── Task inputs

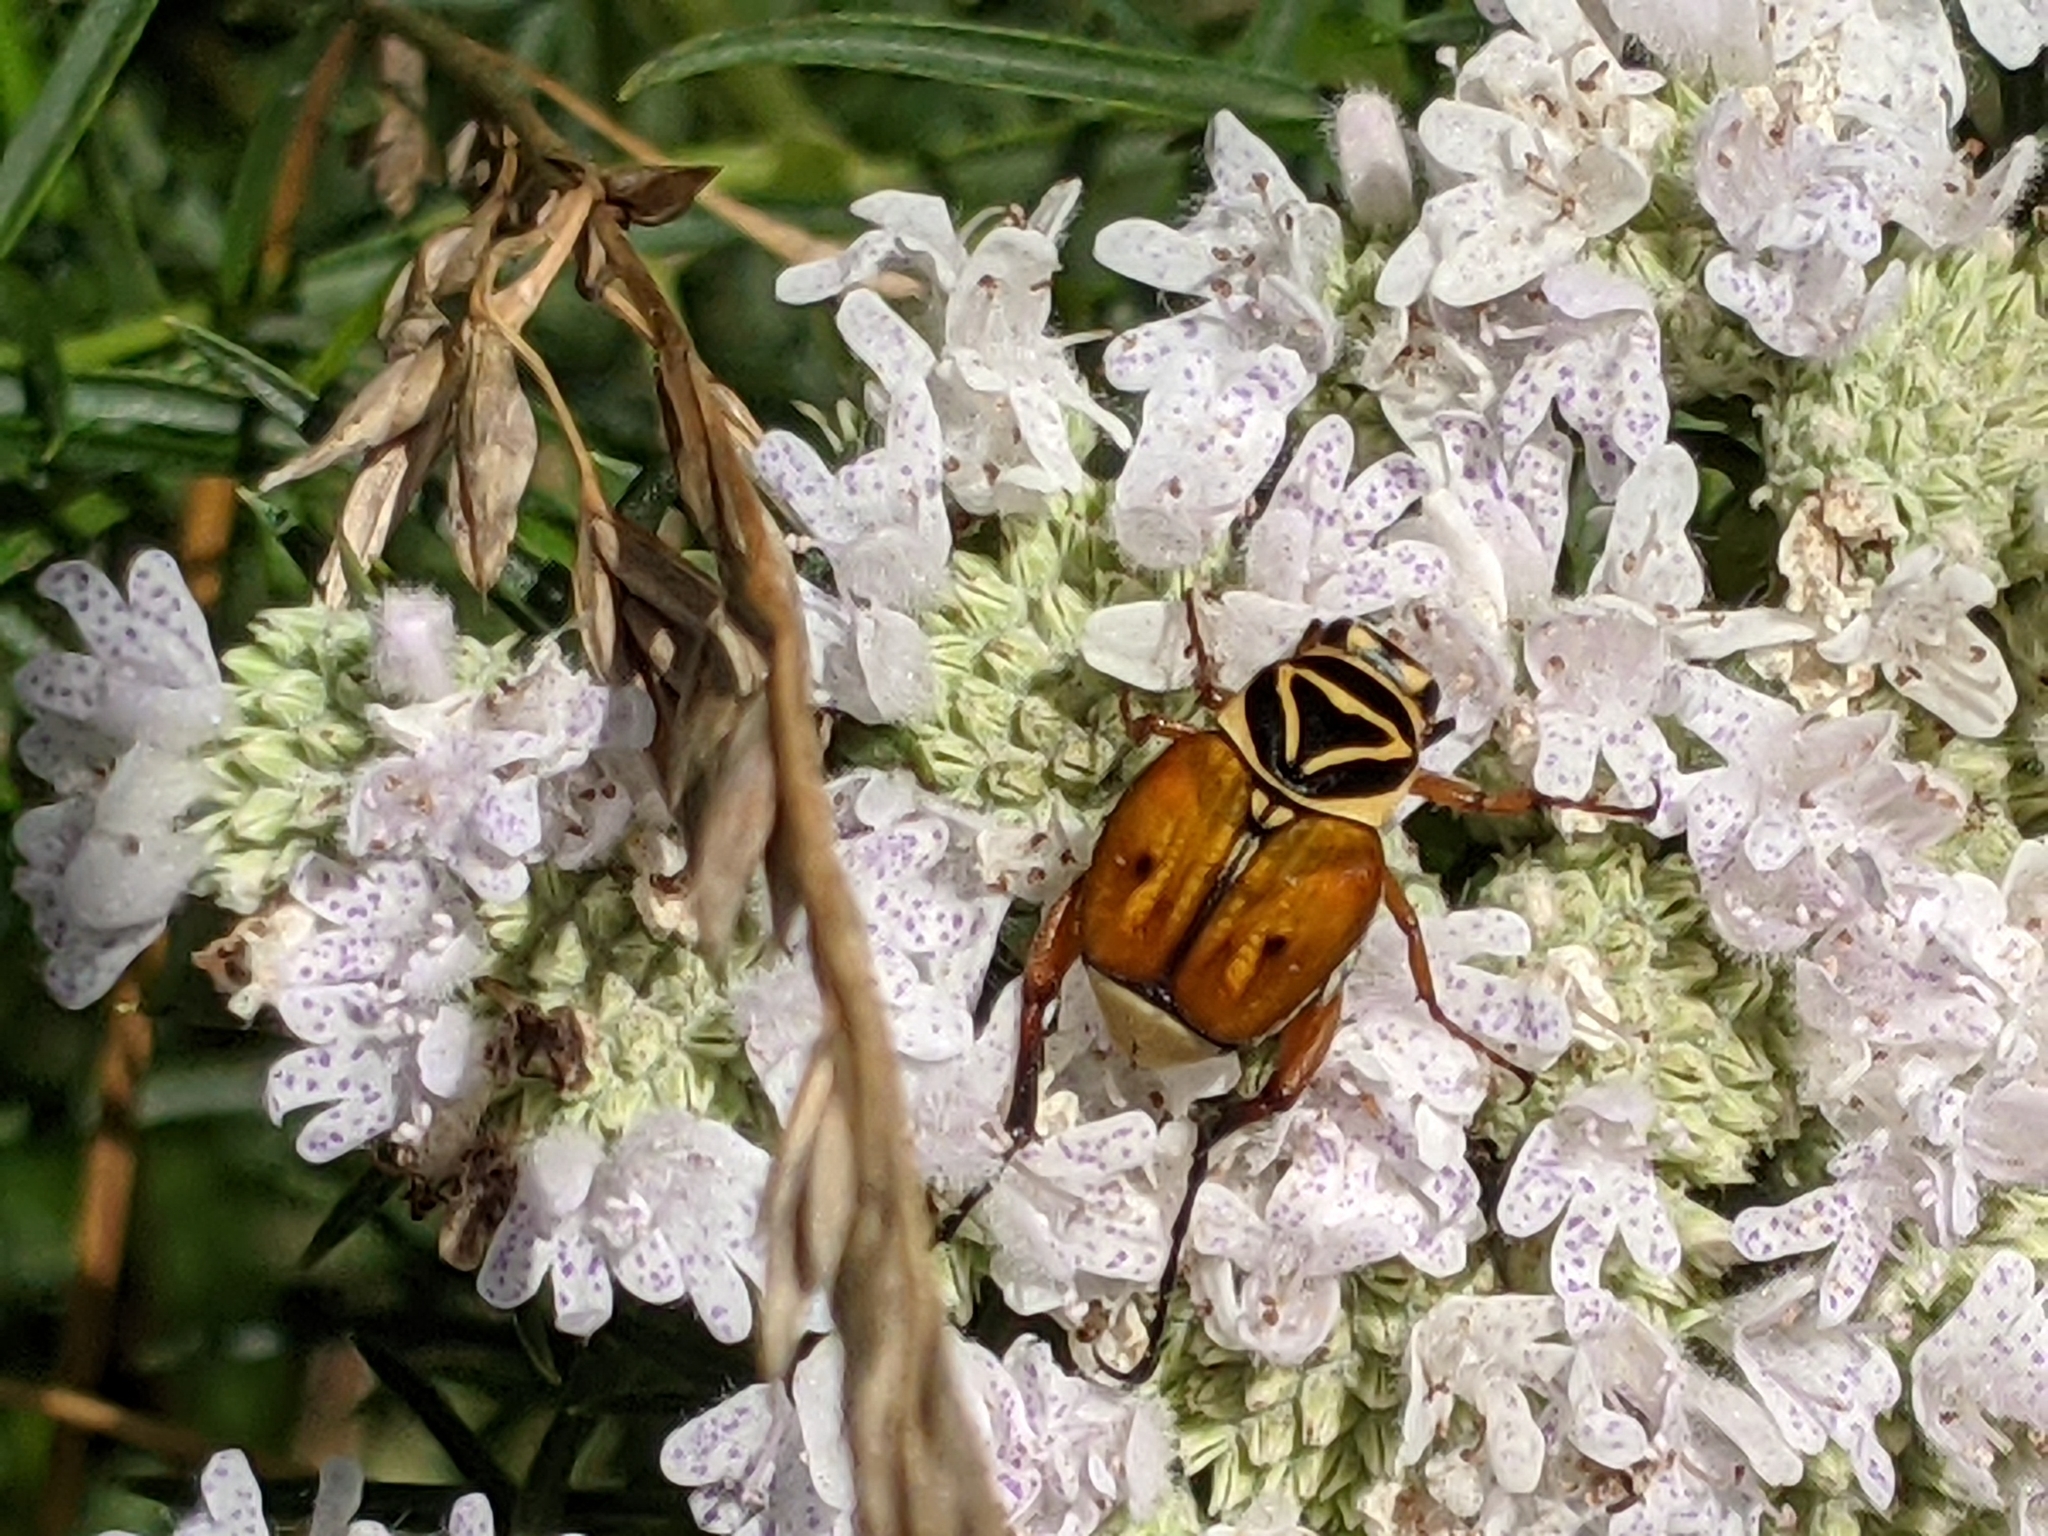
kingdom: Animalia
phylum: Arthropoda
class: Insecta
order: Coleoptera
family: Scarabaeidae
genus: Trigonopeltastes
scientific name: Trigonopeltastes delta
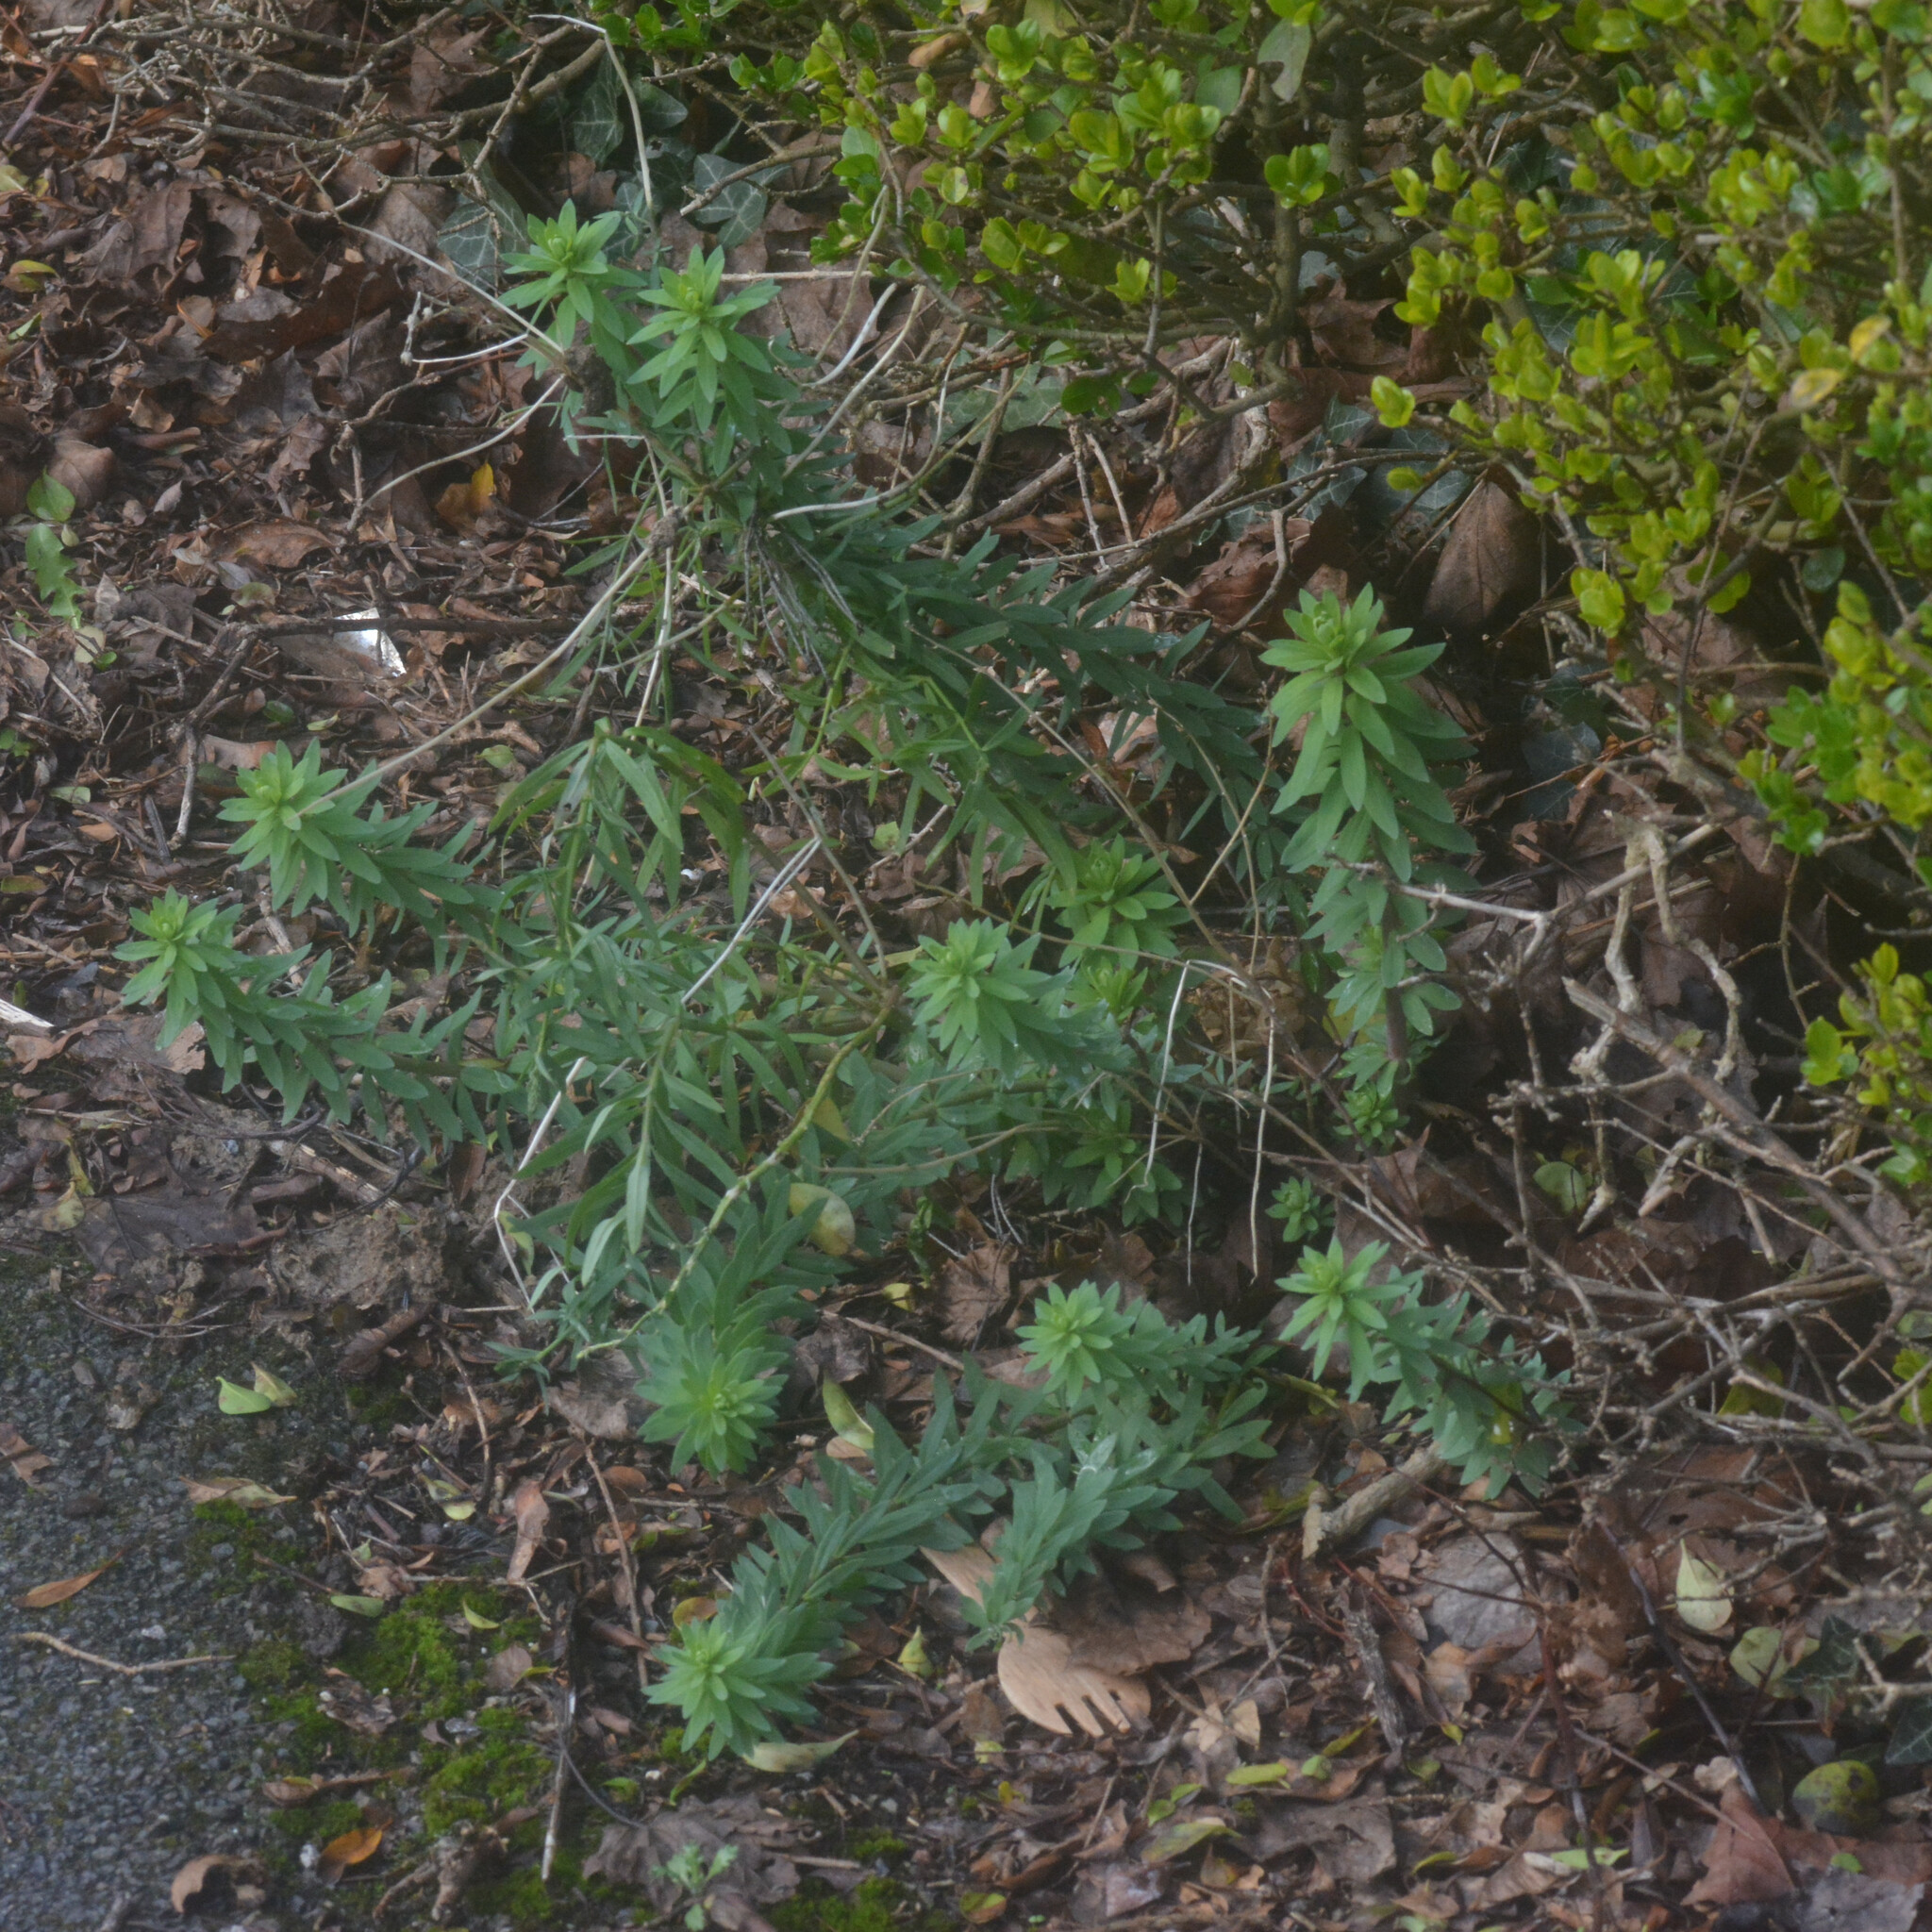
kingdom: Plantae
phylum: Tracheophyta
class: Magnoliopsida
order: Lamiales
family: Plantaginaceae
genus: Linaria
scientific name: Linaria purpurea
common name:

────

Problem description:
Retype every text line of the data above, character for character. Leave the pictures out of your answer.

Result of this exercise:
kingdom: Animalia
phylum: Arthropoda
class: Insecta
order: Coleoptera
family: Scarabaeidae
genus: Trigonopeltastes
scientific name: Trigonopeltastes delta
kingdom: Plantae
phylum: Tracheophyta
class: Magnoliopsida
order: Lamiales
family: Plantaginaceae
genus: Linaria
scientific name: Linaria purpurea
common name:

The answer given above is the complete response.